COSA FARE: Nel brano fornito, riporta tutto ciò che va da "Avendo proposto appello" giù fino a "controricorso il S..", sostituendo "Corte d’appello di Napoli" con "giudice di secondo grado".

BRANO FORNITO:
1. Con ricorso depositato il 13 aprile 2011 M.L. si opponeva a decreto ingiuntivo emesso nei suoi confronti dal Tribunale di Napoli e avente ad oggetto il pagamento a S.C. dell’importo di Euro 6476,88 oltre interessi, quali canoni locatizi dovuti per il periodo aprile 2010-novembre 2010 in forza di contratto di sublocazione in cui la opponente era subconduttrice: adduceva l’inesistenza del contratto di sublocazione, essendo scaduto il contratto di locazione, pur essendo stato poi rinnovato. Il S. si costituiva, resistendo.

Con sentenza n. 9592/2014 il Tribunale accoglieva l’opposizione, ritenendo che il contratto di sublocazione fosse cessato proprio per cessazione del contratto di locazione, stipulato poi ex novo, non essendo stata d’altronde la subconduttrice disponibile a stipulare un nuovo contratto ed avendo anzi rilasciato l’immobile il 31 maggio 2010; revocava pertanto il decreto ingiuntivo, ma condannava la opponente a pagare Euro 1537,72, oltre interessi, quale indennità di occupazione per aprile e maggio 2010.

Avendo proposto appello il S., cui controparte resisteva, la Corte d’appello di Napoli accoglieva il gravame, confermando quindi il decreto ingiuntivo.

2. Ha presentato ricorso la M., sulla base di tre motivi, da cui si è difeso con controricorso il S..

Diritto

RAGIONI DELLA DECISIONE

3. Il ricorso è fondato.

ELENCO:
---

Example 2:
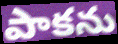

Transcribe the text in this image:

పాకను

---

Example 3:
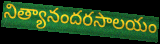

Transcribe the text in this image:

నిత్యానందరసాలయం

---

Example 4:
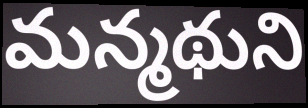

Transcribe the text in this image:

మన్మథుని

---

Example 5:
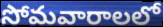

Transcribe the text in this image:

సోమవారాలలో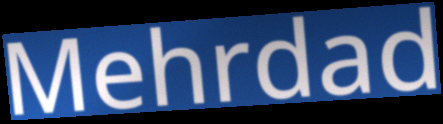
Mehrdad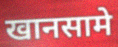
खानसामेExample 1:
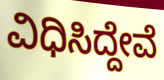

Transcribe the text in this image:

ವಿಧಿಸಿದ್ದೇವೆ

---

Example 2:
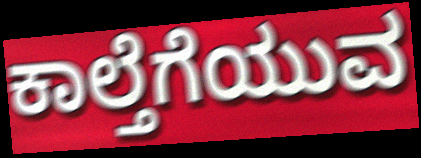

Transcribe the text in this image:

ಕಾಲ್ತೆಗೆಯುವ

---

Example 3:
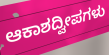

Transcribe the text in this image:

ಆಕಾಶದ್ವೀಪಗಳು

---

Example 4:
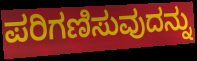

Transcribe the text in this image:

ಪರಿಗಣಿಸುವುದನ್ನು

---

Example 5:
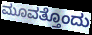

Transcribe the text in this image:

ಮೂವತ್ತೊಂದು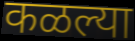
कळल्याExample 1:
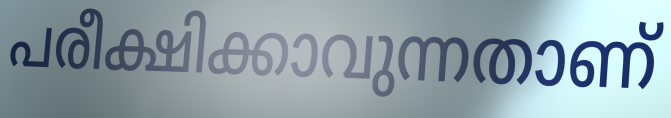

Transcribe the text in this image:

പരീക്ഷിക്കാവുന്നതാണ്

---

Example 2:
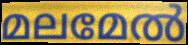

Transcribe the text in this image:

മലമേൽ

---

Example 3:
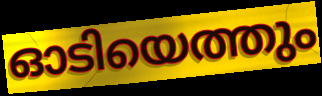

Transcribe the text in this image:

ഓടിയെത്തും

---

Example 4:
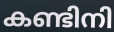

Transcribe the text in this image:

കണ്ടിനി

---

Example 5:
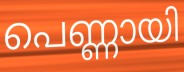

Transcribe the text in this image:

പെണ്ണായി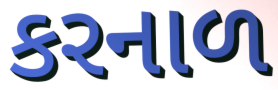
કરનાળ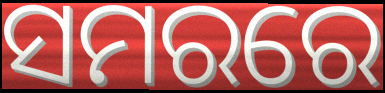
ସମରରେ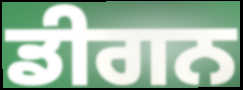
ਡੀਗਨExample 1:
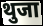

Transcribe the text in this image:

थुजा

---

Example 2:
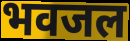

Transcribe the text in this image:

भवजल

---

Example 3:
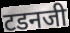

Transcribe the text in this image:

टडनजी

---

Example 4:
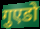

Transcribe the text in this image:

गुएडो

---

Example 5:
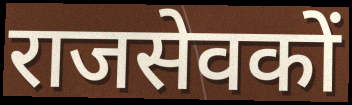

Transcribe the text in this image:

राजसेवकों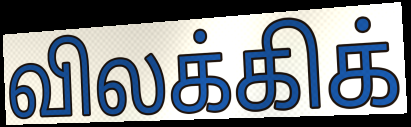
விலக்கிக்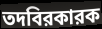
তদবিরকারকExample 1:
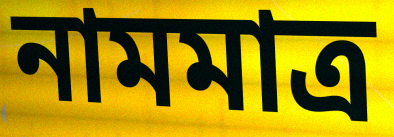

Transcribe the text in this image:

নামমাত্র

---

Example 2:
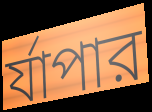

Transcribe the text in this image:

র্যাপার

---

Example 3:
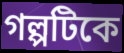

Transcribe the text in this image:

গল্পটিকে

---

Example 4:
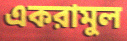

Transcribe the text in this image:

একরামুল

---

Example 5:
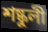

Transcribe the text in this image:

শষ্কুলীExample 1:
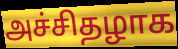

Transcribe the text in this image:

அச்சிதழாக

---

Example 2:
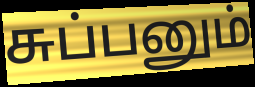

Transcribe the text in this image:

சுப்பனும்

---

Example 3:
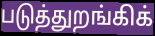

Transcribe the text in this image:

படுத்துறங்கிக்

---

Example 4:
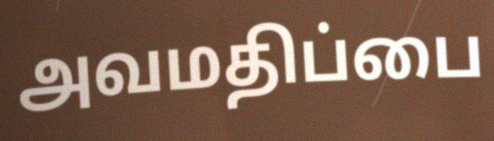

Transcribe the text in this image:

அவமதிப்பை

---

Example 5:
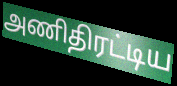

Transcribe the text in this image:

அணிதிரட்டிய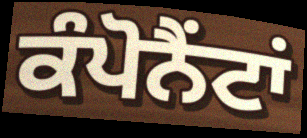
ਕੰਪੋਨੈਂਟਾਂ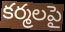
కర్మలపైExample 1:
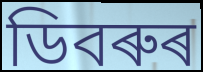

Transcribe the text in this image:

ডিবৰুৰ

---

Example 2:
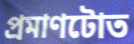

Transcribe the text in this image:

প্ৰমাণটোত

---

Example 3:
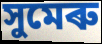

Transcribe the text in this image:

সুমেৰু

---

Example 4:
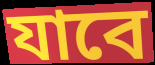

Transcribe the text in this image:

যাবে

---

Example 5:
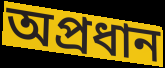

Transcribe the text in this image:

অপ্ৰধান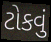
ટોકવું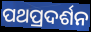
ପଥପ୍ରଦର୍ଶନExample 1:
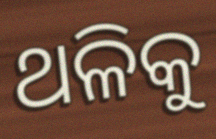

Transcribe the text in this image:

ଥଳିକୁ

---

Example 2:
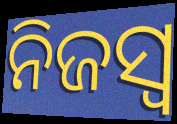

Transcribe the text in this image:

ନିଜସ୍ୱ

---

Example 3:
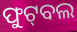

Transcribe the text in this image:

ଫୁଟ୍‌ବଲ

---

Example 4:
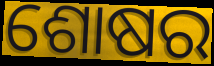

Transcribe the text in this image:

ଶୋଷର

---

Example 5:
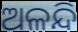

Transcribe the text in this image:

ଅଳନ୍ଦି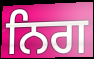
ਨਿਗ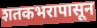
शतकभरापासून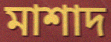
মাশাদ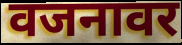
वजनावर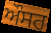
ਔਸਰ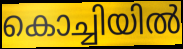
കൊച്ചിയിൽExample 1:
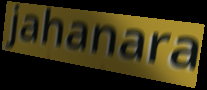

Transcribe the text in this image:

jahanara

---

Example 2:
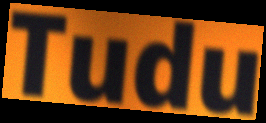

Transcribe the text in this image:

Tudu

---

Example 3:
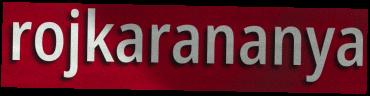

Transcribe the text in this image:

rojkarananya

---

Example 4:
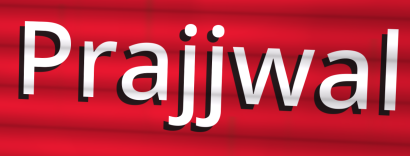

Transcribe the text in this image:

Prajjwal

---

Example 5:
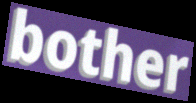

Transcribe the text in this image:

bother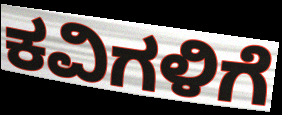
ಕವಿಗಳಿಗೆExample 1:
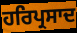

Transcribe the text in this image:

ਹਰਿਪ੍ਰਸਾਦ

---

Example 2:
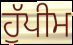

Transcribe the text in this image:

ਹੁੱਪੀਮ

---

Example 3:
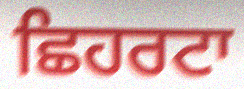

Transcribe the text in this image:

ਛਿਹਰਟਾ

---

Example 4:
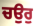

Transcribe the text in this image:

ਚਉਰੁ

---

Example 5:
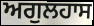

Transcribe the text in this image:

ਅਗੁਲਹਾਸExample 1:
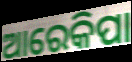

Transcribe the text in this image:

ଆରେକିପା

RISPOSTA:
Avendo proposto appello il S., cui controparte resisteva, la giudice di secondo grado accoglieva il gravame, confermando quindi il decreto ingiuntivo.

2. Ha presentato ricorso la M., sulla base di tre motivi, da cui si è difeso con controricorso il S..